Dharmasraya bertekad tekan angka stunting

id stunting,pemkab dharmasraya,sutan riska

Dharmasraya bertekad tekan angka stunting

Bupati Dharmasraya Sutan Riska Tuanku Kerajaan dalam kegiatan rembuk percepatan stunting di daerah itu, Selasa (27/9). (ANTARA/Ilka Jensen)

Pulau Punjung (ANTARA) - Pemerintah Kabupaten (Pemkab) Dharmasraya, Sumatera Barat (Sumbar) bertekad menekan angka stunting atau keterlambatan tumbuh kembang bayi yang saat ini berada diangka 19,5 persen.

"Ini menjadi tanggungjawab yang besar kepada kita bersama, karena pada saat ini dari 16.888 balita di Dharmasraya, 1.404 anak dinyatakan stunting," kata Bupati Dharmasraya, Sutan Riska Tuanku Kerajaan, di Pulau Punjung, Rabu.

Ia mengatakan Dharmasraya bersama 154 kabupaten/kota telah ditetapkan sebagai daerah perluasan penurunan stunting terintegrasi 2022. Hal itu sesuai amanat Peraturan Presiden Nomor 72 Tahun 2021 tentang penurunan angka stunting.

Menurut dia penanganan stunting tidak hanya menjadi tanggungjawab dinas kesehatan, namun ada instansi lain yang bahkan dapat penyumbang 70 persen upaya penurunan stunting.

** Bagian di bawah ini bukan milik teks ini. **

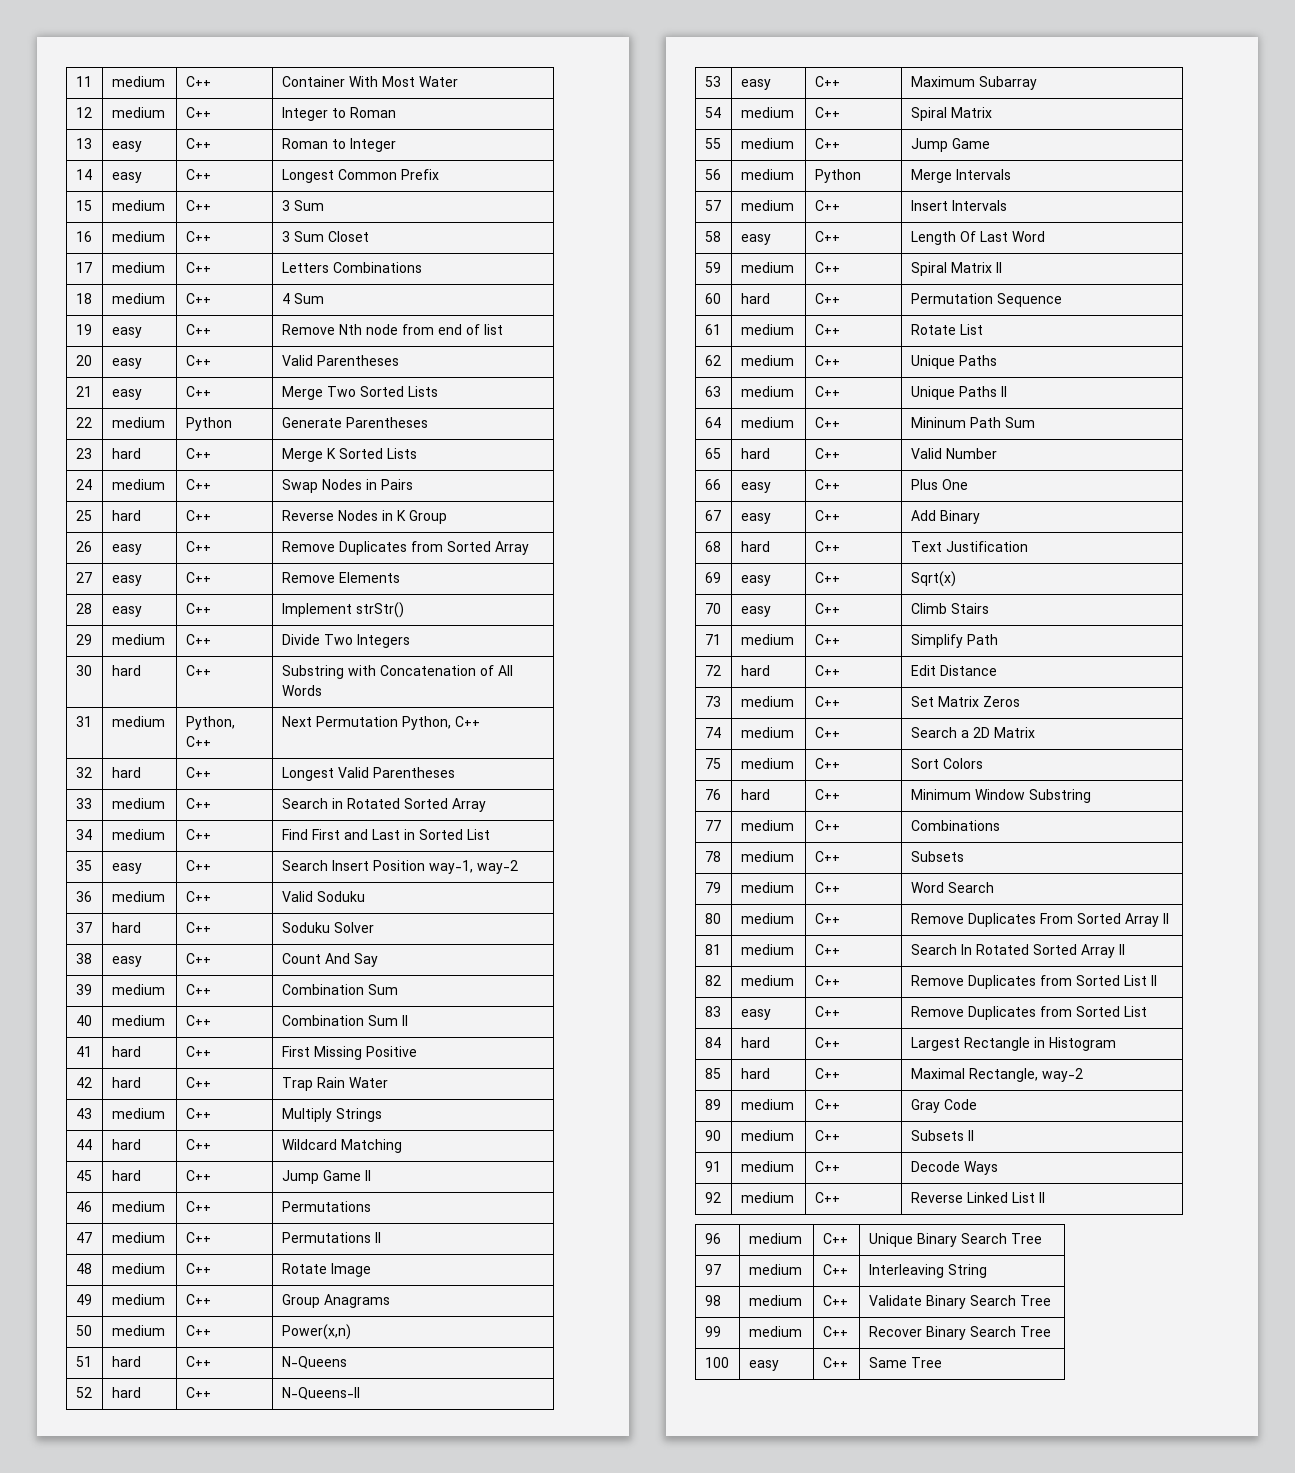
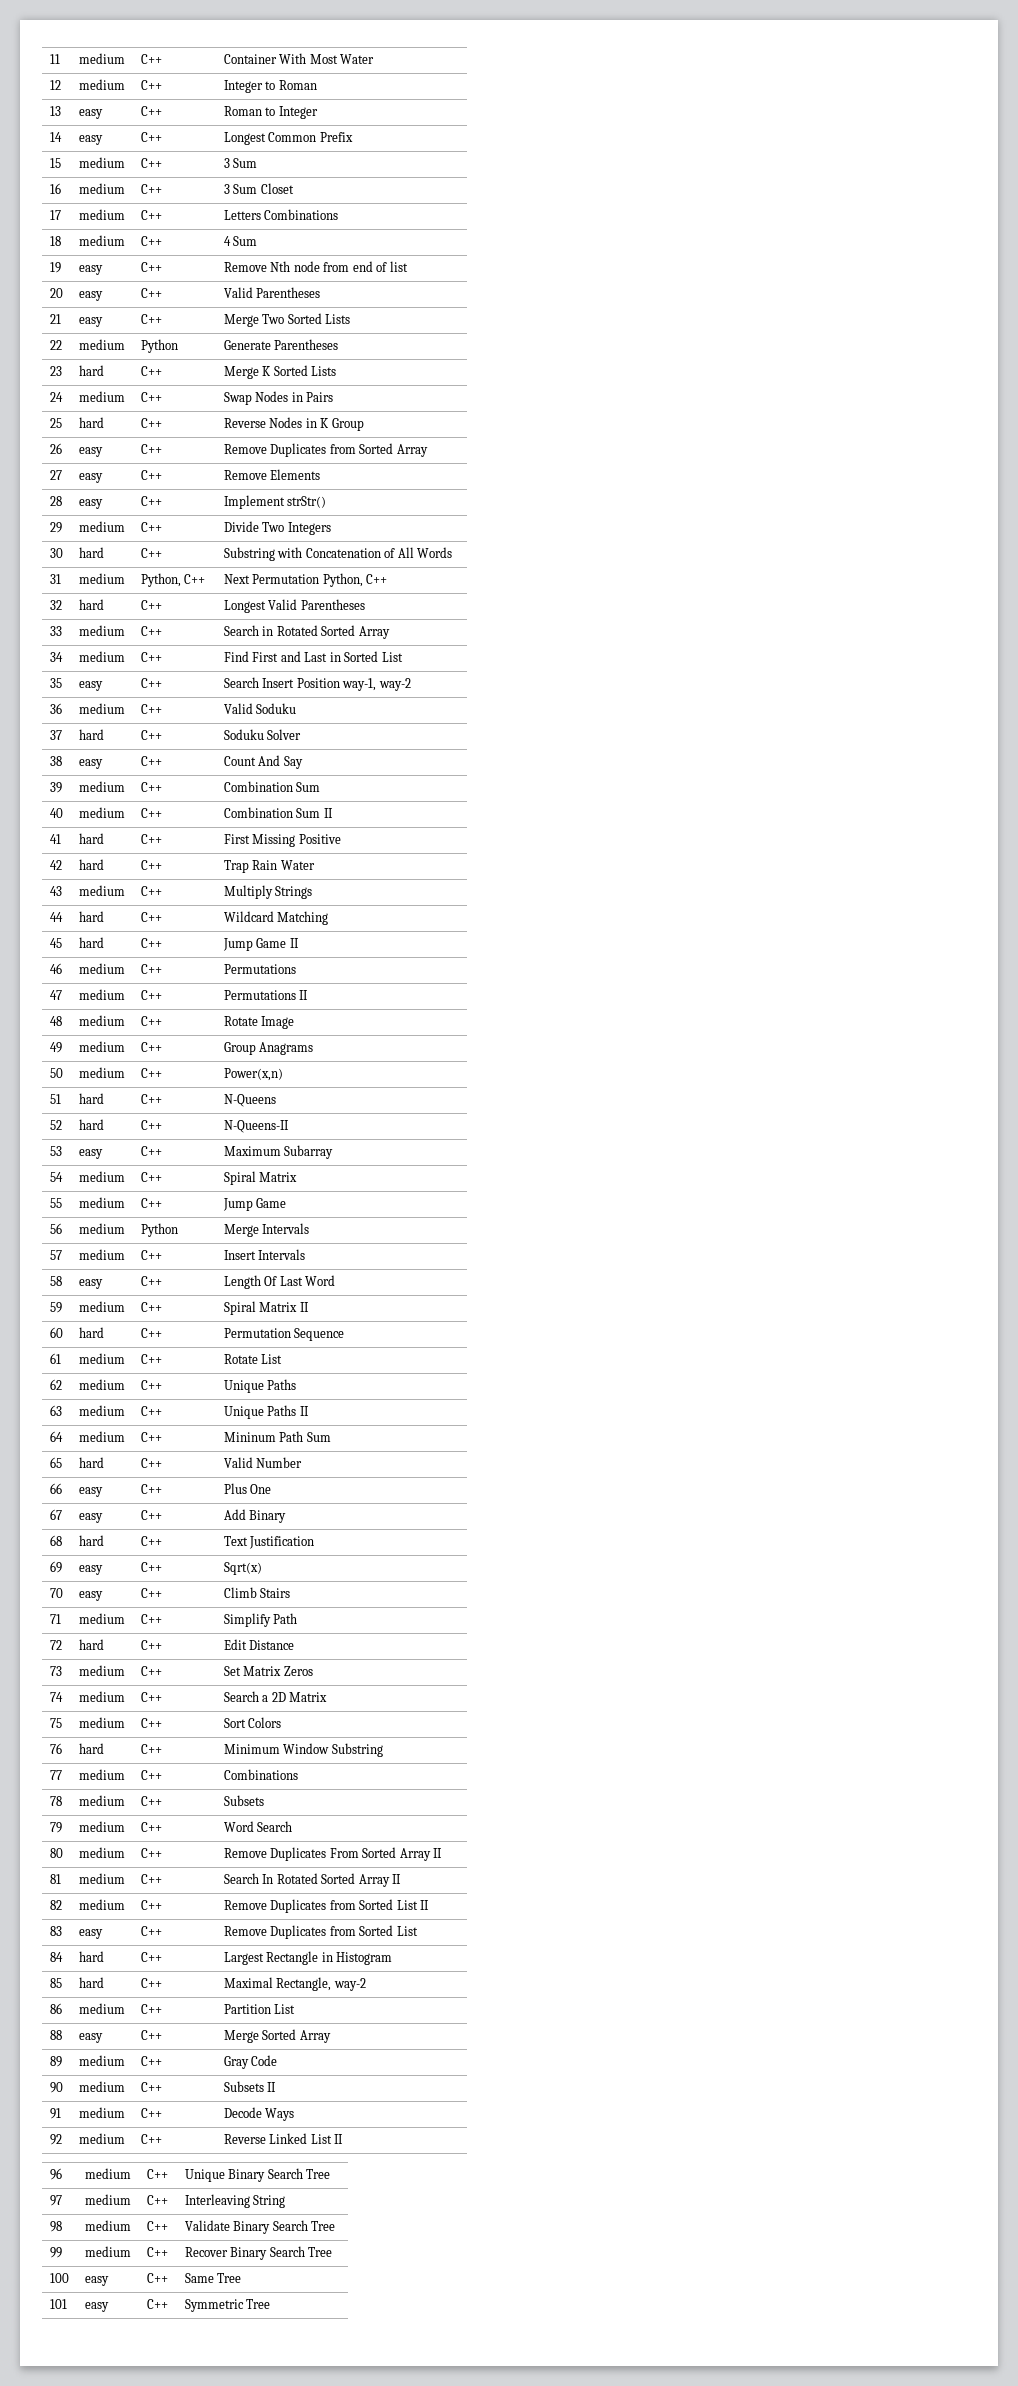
(1083, 1075) none -> [49,2003,62,2014] [78,2003,125,2014] [140,2004,162,2014] [223,2004,296,2014] [49,2030,62,2040] [78,2033,103,2043] [140,2030,162,2040] [223,2029,331,2043] // 86 | medium | C++ | Partition List // 88 | easy | C++ | Merge Sorted Array
(942, 1362) none -> [49,2299,67,2309] [84,2302,109,2312] [146,2299,168,2309] [184,2299,271,2312] // 101 | easy | C++ | Symmetric Tree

Misalnya, lanjut dia peran Dinas PUPR dalam memenuhi akses senitasi dan pemenuhan air minum yang layak, Dinas Pangan dan Perikanan dalam pemenuhan konsumsi ikan, Dinas Sosial dalam pendataan keluarga berisiko stunting, dan instansi terkait lainnya.

"Ke depan diperlukan koordinasi dan kerjasama yang ekstra untuk bisa dilakukan dalam percepatan penurunan stunting. Hal ini sudah kita pertegas dengan membuat komitmen bersama yang ditandai penandatanganan kerjasama dalam kegiatan rembuk stunting yang digelar kemarin," ungkap dia.

Ia mengatakan bahwa sesuai dengan hasil Survei Status Gizi Indonesia (SSGI) 2021 angka prevalensi kasus stunting di Dharmasraya adalah 19,5 persen.

Angka tersebut, kata dia berada di bawah angka prevalensi stunting Sumbar yaitu 23,5 persen. Berdasarkan instruksi Presiden, bahwa pada 2024 angka prevalensi stunting harus menyentuh diangka 14 persen.

Terpisah, Badan Kependudukan dan Keluarga Berencana Nasional (BKKBN) membeberkan bahwa kurangnya pengetahuan dan kesadaran masyarakat untuk hidup sehat menjadi akar utama dari masalah kekerdilan pada anak (stunting).

"Kalau kita perangi stuntingnya saja, maka kita akan lelah, jadi kita harus mengambil akar permasalahannya,” kata Kepala BKKBN Hasto Wardoyo dalam acara penandatanganan MOU BKKBN bersama Mitra di Jakarta, Jumat (23/9).

Hasto menyatakan kurangnya kesadaran sebagian masyarakat Indonesia belum bisa memahami pentingnya lingkungan bersih dan layak huni bagi kesehatan keluarga.

Pengertian seperti buang air sembarangan, masih diartikan boleh dilakukan selain di atas permukaan tanah. Misalnya seperti danau atau sumber air lainnya. Padahal, kebiasaan tersebut akan memicu timbulnya bakteri E-coli penyebab diare.